Pictures stay out; everything else in the listing below is to be restated word for word.

(DATA RECORDS Opens)

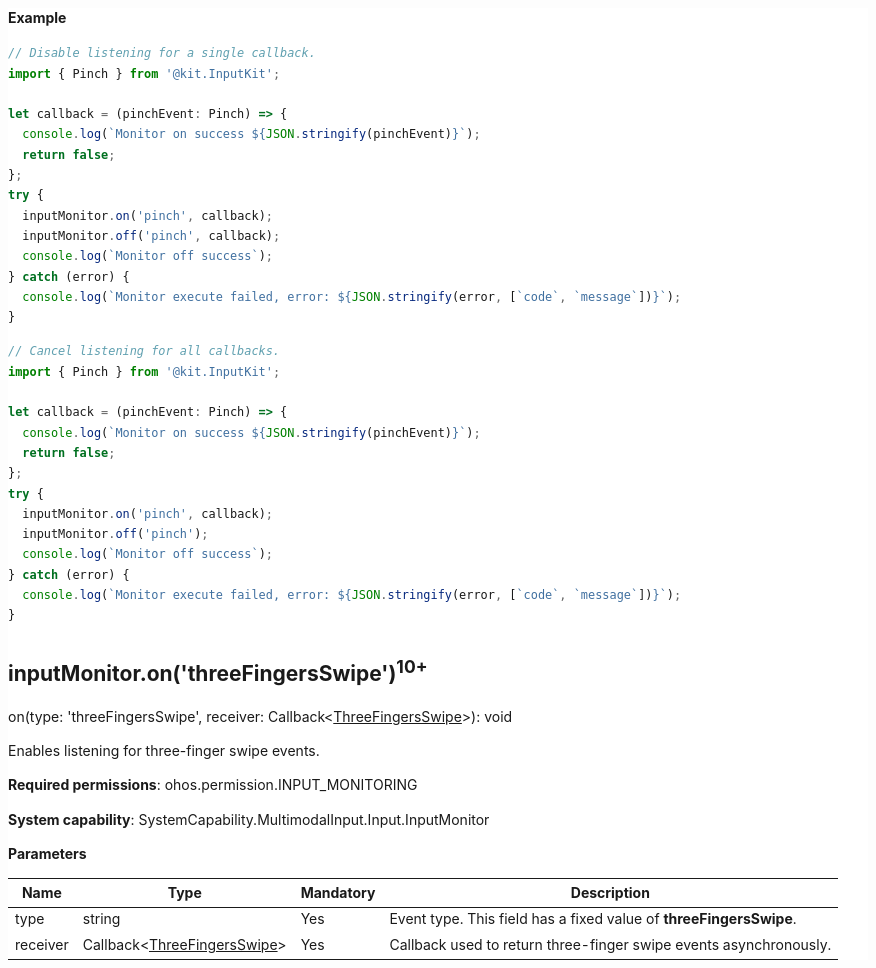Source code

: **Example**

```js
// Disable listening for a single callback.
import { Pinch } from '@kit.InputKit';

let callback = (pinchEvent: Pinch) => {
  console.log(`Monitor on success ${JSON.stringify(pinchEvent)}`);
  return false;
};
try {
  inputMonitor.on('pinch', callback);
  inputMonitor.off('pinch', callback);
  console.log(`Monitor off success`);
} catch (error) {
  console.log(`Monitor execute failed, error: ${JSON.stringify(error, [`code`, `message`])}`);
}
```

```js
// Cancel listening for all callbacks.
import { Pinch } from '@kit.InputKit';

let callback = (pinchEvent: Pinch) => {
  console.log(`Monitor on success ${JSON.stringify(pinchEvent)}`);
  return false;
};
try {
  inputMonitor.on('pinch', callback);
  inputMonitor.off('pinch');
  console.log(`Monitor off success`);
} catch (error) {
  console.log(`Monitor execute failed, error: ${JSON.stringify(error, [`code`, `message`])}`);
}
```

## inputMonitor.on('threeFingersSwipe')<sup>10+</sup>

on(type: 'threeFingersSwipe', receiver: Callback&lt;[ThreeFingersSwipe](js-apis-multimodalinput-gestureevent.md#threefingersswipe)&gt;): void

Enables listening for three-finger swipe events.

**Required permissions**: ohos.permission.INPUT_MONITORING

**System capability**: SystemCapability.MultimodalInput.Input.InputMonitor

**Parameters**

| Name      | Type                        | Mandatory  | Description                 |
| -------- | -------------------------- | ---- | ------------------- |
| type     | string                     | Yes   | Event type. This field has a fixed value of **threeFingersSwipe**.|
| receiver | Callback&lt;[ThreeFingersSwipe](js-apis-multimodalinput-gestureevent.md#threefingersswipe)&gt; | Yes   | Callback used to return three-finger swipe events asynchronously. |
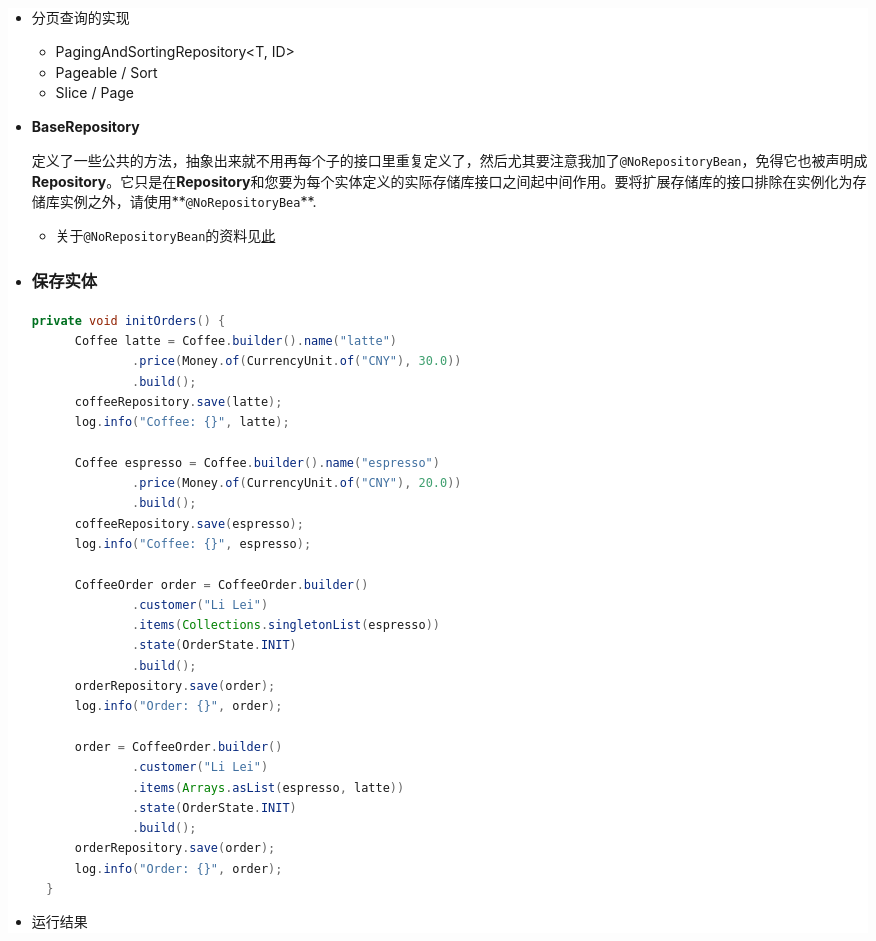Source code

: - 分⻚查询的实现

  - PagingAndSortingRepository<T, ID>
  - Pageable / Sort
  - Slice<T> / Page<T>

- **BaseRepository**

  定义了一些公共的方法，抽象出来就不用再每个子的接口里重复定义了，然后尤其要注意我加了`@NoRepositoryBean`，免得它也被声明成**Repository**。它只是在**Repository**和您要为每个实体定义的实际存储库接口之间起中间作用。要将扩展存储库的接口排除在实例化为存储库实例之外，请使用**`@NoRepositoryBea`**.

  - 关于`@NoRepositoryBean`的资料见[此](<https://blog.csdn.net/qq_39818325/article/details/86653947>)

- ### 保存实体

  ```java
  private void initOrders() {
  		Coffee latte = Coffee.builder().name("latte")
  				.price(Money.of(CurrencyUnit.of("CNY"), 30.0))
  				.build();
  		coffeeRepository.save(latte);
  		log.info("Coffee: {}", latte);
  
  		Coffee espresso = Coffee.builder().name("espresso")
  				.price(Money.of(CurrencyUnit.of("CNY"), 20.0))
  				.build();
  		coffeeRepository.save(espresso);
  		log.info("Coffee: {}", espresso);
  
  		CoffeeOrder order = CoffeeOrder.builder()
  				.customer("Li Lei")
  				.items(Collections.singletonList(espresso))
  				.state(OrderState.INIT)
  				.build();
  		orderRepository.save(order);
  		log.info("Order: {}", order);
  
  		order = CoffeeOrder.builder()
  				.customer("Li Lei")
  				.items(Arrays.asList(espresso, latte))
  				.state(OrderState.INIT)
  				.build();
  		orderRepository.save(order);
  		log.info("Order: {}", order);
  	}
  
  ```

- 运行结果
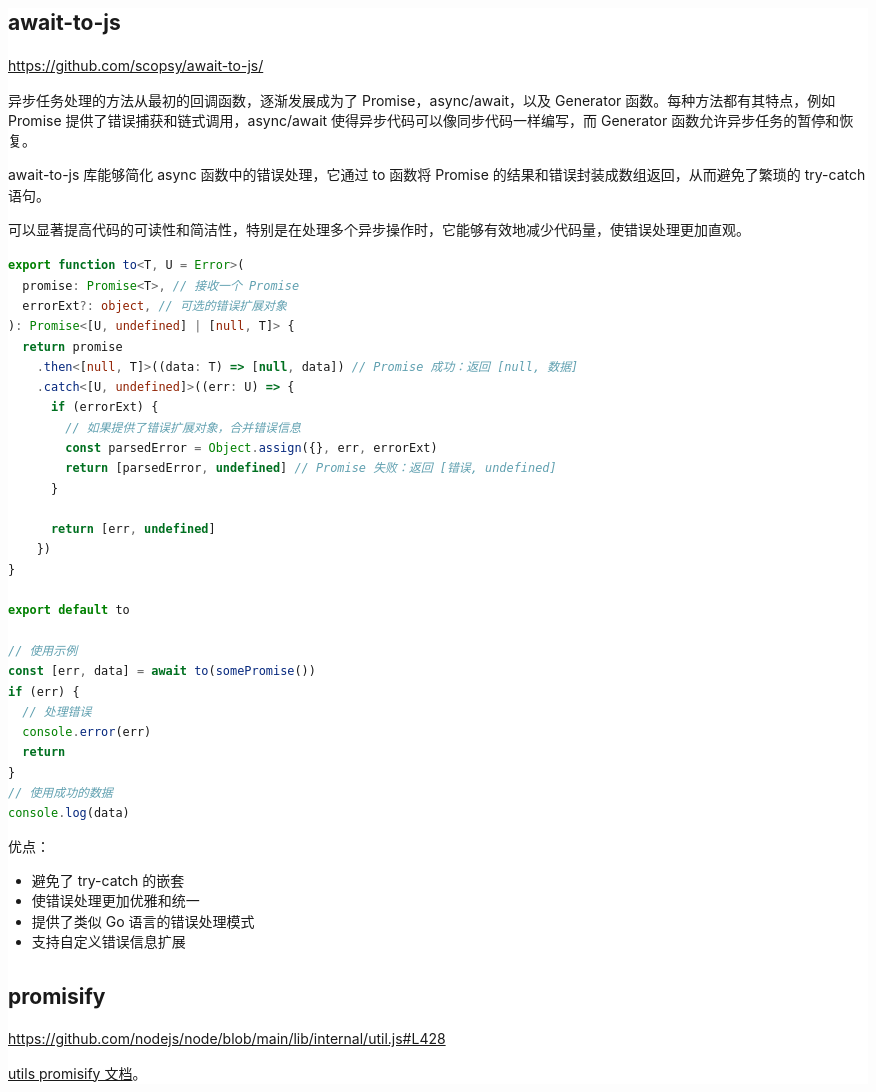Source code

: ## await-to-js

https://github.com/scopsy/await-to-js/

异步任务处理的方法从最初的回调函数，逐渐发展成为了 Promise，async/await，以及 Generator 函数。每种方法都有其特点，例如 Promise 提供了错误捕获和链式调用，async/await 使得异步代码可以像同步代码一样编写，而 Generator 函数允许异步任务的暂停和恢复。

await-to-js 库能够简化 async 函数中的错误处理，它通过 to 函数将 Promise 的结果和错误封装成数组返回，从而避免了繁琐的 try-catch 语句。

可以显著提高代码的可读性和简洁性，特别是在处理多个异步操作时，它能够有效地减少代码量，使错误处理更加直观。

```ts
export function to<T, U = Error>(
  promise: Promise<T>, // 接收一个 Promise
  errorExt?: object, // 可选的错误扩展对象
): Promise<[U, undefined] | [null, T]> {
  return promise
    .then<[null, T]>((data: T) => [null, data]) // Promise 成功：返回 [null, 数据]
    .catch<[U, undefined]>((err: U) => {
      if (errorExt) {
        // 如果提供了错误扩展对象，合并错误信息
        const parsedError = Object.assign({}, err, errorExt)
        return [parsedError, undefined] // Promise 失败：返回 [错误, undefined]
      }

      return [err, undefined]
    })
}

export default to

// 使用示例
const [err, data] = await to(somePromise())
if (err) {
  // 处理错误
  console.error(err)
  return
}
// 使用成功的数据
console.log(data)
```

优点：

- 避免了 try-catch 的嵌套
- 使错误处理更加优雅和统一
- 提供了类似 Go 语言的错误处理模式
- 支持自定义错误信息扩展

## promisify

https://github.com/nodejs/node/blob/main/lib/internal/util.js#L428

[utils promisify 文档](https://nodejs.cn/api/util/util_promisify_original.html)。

(DATA RECORDS Closes)

- YOUR SOLUTION -
Source code

: **Example**

```js
// Disable listening for a single callback.
import { Pinch } from '@kit.InputKit';

let callback = (pinchEvent: Pinch) => {
  console.log(`Monitor on success ${JSON.stringify(pinchEvent)}`);
  return false;
};
try {
  inputMonitor.on('pinch', callback);
  inputMonitor.off('pinch', callback);
  console.log(`Monitor off success`);
} catch (error) {
  console.log(`Monitor execute failed, error: ${JSON.stringify(error, [`code`, `message`])}`);
}
```

```js
// Cancel listening for all callbacks.
import { Pinch } from '@kit.InputKit';

let callback = (pinchEvent: Pinch) => {
  console.log(`Monitor on success ${JSON.stringify(pinchEvent)}`);
  return false;
};
try {
  inputMonitor.on('pinch', callback);
  inputMonitor.off('pinch');
  console.log(`Monitor off success`);
} catch (error) {
  console.log(`Monitor execute failed, error: ${JSON.stringify(error, [`code`, `message`])}`);
}
```

## inputMonitor.on('threeFingersSwipe')<sup>10+</sup>

on(type: 'threeFingersSwipe', receiver: Callback&lt;[ThreeFingersSwipe](js-apis-multimodalinput-gestureevent.md#threefingersswipe)&gt;): void

Enables listening for three-finger swipe events.

**Required permissions**: ohos.permission.INPUT_MONITORING

**System capability**: SystemCapability.MultimodalInput.Input.InputMonitor

**Parameters**

| Name      | Type                        | Mandatory  | Description                 |
| -------- | -------------------------- | ---- | ------------------- |
| type     | string                     | Yes   | Event type. This field has a fixed value of **threeFingersSwipe**.|
| receiver | Callback&lt;[ThreeFingersSwipe](js-apis-multimodalinput-gestureevent.md#threefingersswipe)&gt; | Yes   | Callback used to return three-finger swipe events asynchronously. |
Source code

: - 分⻚查询的实现

  - PagingAndSortingRepository<T, ID>
  - Pageable / Sort
  - Slice<T> / Page<T>

- **BaseRepository**

  定义了一些公共的方法，抽象出来就不用再每个子的接口里重复定义了，然后尤其要注意我加了`@NoRepositoryBean`，免得它也被声明成**Repository**。它只是在**Repository**和您要为每个实体定义的实际存储库接口之间起中间作用。要将扩展存储库的接口排除在实例化为存储库实例之外，请使用**`@NoRepositoryBea`**.

  - 关于`@NoRepositoryBean`的资料见[此](<https://blog.csdn.net/qq_39818325/article/details/86653947>)

- ### 保存实体

  ```java
  private void initOrders() {
  		Coffee latte = Coffee.builder().name("latte")
  				.price(Money.of(CurrencyUnit.of("CNY"), 30.0))
  				.build();
  		coffeeRepository.save(latte);
  		log.info("Coffee: {}", latte);
  
  		Coffee espresso = Coffee.builder().name("espresso")
  				.price(Money.of(CurrencyUnit.of("CNY"), 20.0))
  				.build();
  		coffeeRepository.save(espresso);
  		log.info("Coffee: {}", espresso);
  
  		CoffeeOrder order = CoffeeOrder.builder()
  				.customer("Li Lei")
  				.items(Collections.singletonList(espresso))
  				.state(OrderState.INIT)
  				.build();
  		orderRepository.save(order);
  		log.info("Order: {}", order);
  
  		order = CoffeeOrder.builder()
  				.customer("Li Lei")
  				.items(Arrays.asList(espresso, latte))
  				.state(OrderState.INIT)
  				.build();
  		orderRepository.save(order);
  		log.info("Order: {}", order);
  	}
  
  ```

- 运行结果
Source code

: ## await-to-js

https://github.com/scopsy/await-to-js/

异步任务处理的方法从最初的回调函数，逐渐发展成为了 Promise，async/await，以及 Generator 函数。每种方法都有其特点，例如 Promise 提供了错误捕获和链式调用，async/await 使得异步代码可以像同步代码一样编写，而 Generator 函数允许异步任务的暂停和恢复。

await-to-js 库能够简化 async 函数中的错误处理，它通过 to 函数将 Promise 的结果和错误封装成数组返回，从而避免了繁琐的 try-catch 语句。

可以显著提高代码的可读性和简洁性，特别是在处理多个异步操作时，它能够有效地减少代码量，使错误处理更加直观。

```ts
export function to<T, U = Error>(
  promise: Promise<T>, // 接收一个 Promise
  errorExt?: object, // 可选的错误扩展对象
): Promise<[U, undefined] | [null, T]> {
  return promise
    .then<[null, T]>((data: T) => [null, data]) // Promise 成功：返回 [null, 数据]
    .catch<[U, undefined]>((err: U) => {
      if (errorExt) {
        // 如果提供了错误扩展对象，合并错误信息
        const parsedError = Object.assign({}, err, errorExt)
        return [parsedError, undefined] // Promise 失败：返回 [错误, undefined]
      }

      return [err, undefined]
    })
}

export default to

// 使用示例
const [err, data] = await to(somePromise())
if (err) {
  // 处理错误
  console.error(err)
  return
}
// 使用成功的数据
console.log(data)
```

优点：

- 避免了 try-catch 的嵌套
- 使错误处理更加优雅和统一
- 提供了类似 Go 语言的错误处理模式
- 支持自定义错误信息扩展

## promisify

https://github.com/nodejs/node/blob/main/lib/internal/util.js#L428

[utils promisify 文档](https://nodejs.cn/api/util/util_promisify_original.html)。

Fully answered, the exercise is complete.